## [Task instructions]
Return all entries below exactly. Skip nothing.

## [Exercise data]

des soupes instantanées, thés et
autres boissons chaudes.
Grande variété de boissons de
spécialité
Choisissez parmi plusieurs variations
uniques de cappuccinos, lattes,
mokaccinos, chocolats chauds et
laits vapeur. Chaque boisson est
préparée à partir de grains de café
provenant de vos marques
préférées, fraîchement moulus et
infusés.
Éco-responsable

## [Answer for the task]
des soupes instantanées, thés et
autres boissons chaudes.
Grande variété de boissons de
spécialité
Choisissez parmi plusieurs variations
uniques de cappuccinos, lattes,
mokaccinos, chocolats chauds et
laits vapeur. Chaque boisson est
préparée à partir de grains de café
provenant de vos marques
préférées, fraîchement moulus et
infusés.
Éco-responsable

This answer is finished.